I just found out about this show and I'm loving it! On Discovery Tues 9/8c. Hard to think this would be staged because the actual people are physically doing this type of work/living/lifestyle. Its gave me some great ideas already from just a few shows. Check it out when you get a chance, it is way much better than your scripted shows.


----------



## WoadWarrior

Thanks for the heads up... I'll check it out. Maybe it will drive some discussions on this forum... and we can all learn from it.


----------



## Alaska

its as about real as any show on tv is. 
Yes they do this day in and day out.
I wont say anymore so ya can watch it for your self.

Side tidbit:
One of the folks is named Atz. His daughter is Jewel.


----------



## Puppage

Alaska said:


> Side tidbit:
> One of the folks is named Atz. His daughter is Jewel.
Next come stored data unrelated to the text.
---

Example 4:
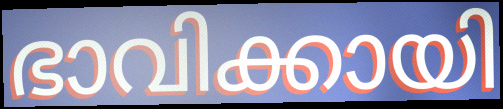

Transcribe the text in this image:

ഭാവിക്കായി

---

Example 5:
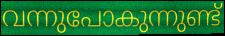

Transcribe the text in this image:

വന്നുപോകുന്നുണ്ട്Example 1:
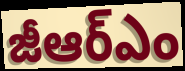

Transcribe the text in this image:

జీఆర్ఎం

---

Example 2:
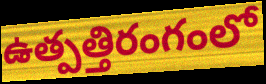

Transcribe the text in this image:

ఉత్పత్తిరంగంలో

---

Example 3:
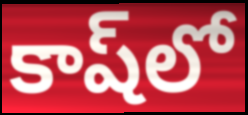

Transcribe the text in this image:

కాష్‌లో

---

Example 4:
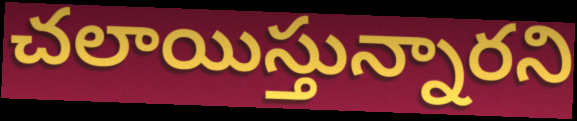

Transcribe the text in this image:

చలాయిస్తున్నారని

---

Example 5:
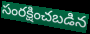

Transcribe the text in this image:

సంరక్షించబడిన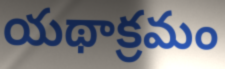
యథాక్రమం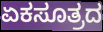
ಏಕಸೂತ್ರದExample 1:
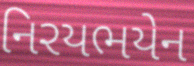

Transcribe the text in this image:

નિરયભયેન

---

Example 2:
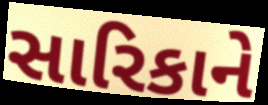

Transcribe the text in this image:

સારિકાને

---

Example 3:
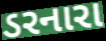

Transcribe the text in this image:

ડરનારા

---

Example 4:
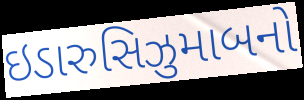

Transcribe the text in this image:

ઇડારુસિઝુમાબનો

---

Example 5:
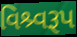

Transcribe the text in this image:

વિશ્ર્વરૂપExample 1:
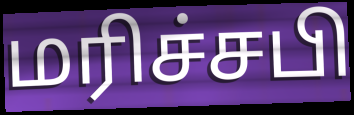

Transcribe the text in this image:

மரிச்சபி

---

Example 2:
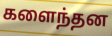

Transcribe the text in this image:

களைந்தன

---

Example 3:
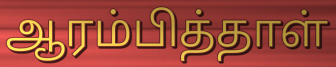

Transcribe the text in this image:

ஆரம்பித்தாள்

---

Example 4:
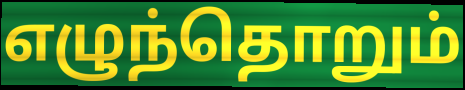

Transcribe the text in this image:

எழுந்தொறும்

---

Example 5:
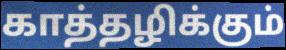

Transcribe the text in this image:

காத்தழிக்கும்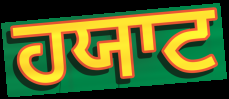
ਹਯਾਟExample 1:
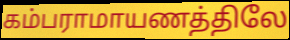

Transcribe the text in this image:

கம்பராமாயணத்திலே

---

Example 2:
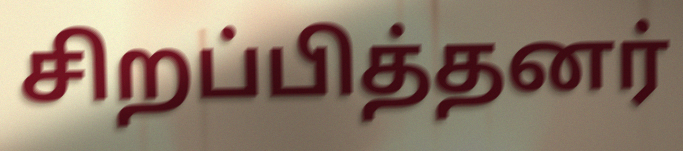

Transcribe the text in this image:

Is that right? I didn't know that. I love watching that show.


----------



## Leon

been watching every episode, lovit. I like Atz, he a crazy sumbish. These are the kind of folks who see a bear the size of a buffalo near their herd so they walk over and give it a kick in the ass


----------



## Alaska

Puppage said:


> Is that right? I didn't know that. I love watching that show.
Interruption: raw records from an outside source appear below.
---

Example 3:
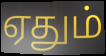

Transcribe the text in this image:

ஏதும்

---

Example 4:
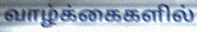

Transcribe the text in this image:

வாழ்க்கைகளில்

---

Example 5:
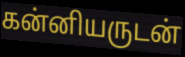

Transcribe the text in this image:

கன்னியருடன்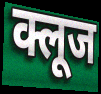
क्लूज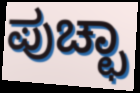
ಪುಚ್ಛಾ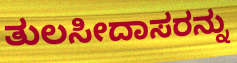
ತುಲಸೀದಾಸರನ್ನು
yup her maiden name is Kilcher. It comes up when you google it.


----------



## shotlady

ive seen this show a coupla times. its great!


----------



## AvengersAssembled

I think this is one family who has it all figured out, if I wasn't so miserable with cold winters, I'd be tempted to move up north!!


----------



## wesley762

This show by far as to be one of the better things on TV.


----------



## scramble4a5

I watch because I have a secret crush on Eivan's wife. I know that not Christian of me.....


----------



## Diablo_2

A lot more useful info on “Alaska: TLF” than “Doomsday Preppers” that’s for sure.

For that matter, I get better info from “Moonshiners” than “Doomsday”


----------



## survival

Diablo_2 said:


> A lot more useful info on "Alaska: TLF" than "Doomsday Preppers" that's for sure.
> 
> For that matter, I get better info from *"Honey BooBoo"* than "Doomsday"


Fixed. :-D


----------



## HuntingHawk

I like Otto who is the one that does all the cattle. Just seems he can fix or fabricate anything.
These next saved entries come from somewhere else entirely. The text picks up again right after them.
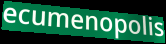
ecumenopolisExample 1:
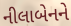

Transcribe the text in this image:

નીલાબેનને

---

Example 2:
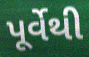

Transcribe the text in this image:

પૂર્વેથી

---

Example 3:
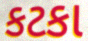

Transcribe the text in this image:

કટકા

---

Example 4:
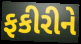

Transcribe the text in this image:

ફકીરીને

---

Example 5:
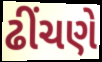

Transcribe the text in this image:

ઢીંચણે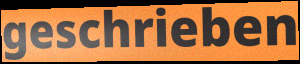
geschriebenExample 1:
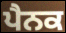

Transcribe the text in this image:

ਪੈਨਕ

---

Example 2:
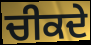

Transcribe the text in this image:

ਚੀਕਦੇ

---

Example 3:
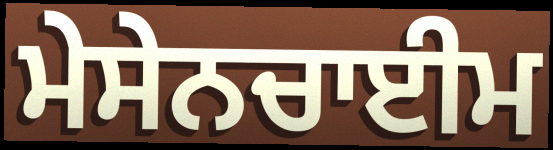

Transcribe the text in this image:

ਮੇਸੇਨਚਾਈਮ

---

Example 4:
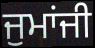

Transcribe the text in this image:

ਜੁਮਾਂਜੀ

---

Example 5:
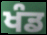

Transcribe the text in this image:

ਖੰਡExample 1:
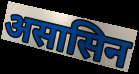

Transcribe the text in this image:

Appearently, the show came because of Jewel though she's never been on it. Appears there was going to be a music video at a remote location & there would only be porta pottis there. Jewel said no problem as she grew up with no indoor plumbing & an outhouse & the homestead was still that way. Anyhow, the producer kept asking questions & a few months later sent a film crew up to the homestead.


----------



## Diablo_2

survival said:


> Fixed. :-D


Not sure what that is or what you're trying to suggest.


----------



## WVprepper

It is a good show, but they have money and don't have to worry about anything...


----------



## BDylan

I've seen Yukon Men and Wilderness Men. I've yet to check out Alaska: TLF...is it better?


----------



## inceptor

Diablo_2 said:


> Not sure what that is or what you're trying to suggest.


Survival, he missed it :grin:


----------



## survival

inceptor said:


> Survival, he missed it :grin:


lol, yeah. Diablo_2, I was saying that we get more info from a show like Honey Boo Boo, rather than Doomsday.


----------



## Kidzthinkimahoarder

Puppage said:


> Is that right? I didn't know that. I love watching that show.


Really? We love that show! I wanna go live next door to them...lol


----------



## AK Family

Been reading this forum for a while now but I had to register to reply to this thread. Alaska TLF is no different than other "reality" tv shows. It is staged and scripted for drama. I live very near their "homestead" which is only 10 miles on a paved road from a town that has a Safeway among other stores and services.

I'm not saying that they aren't trying to live a semi-subsistence lifestyle, and will be much better off than most if they have to be self reliant.

But... Here is an example of a made for tv moment. Atz-Lee and Jane take what is at least a 10 mile snowmachine ride to go ice fishing because they are running low on meat. The gas and oil the spent to do that would have got them to town and bought enough meat for a couple of meals.

Watch it with the knowledge that it is just entertainment.


----------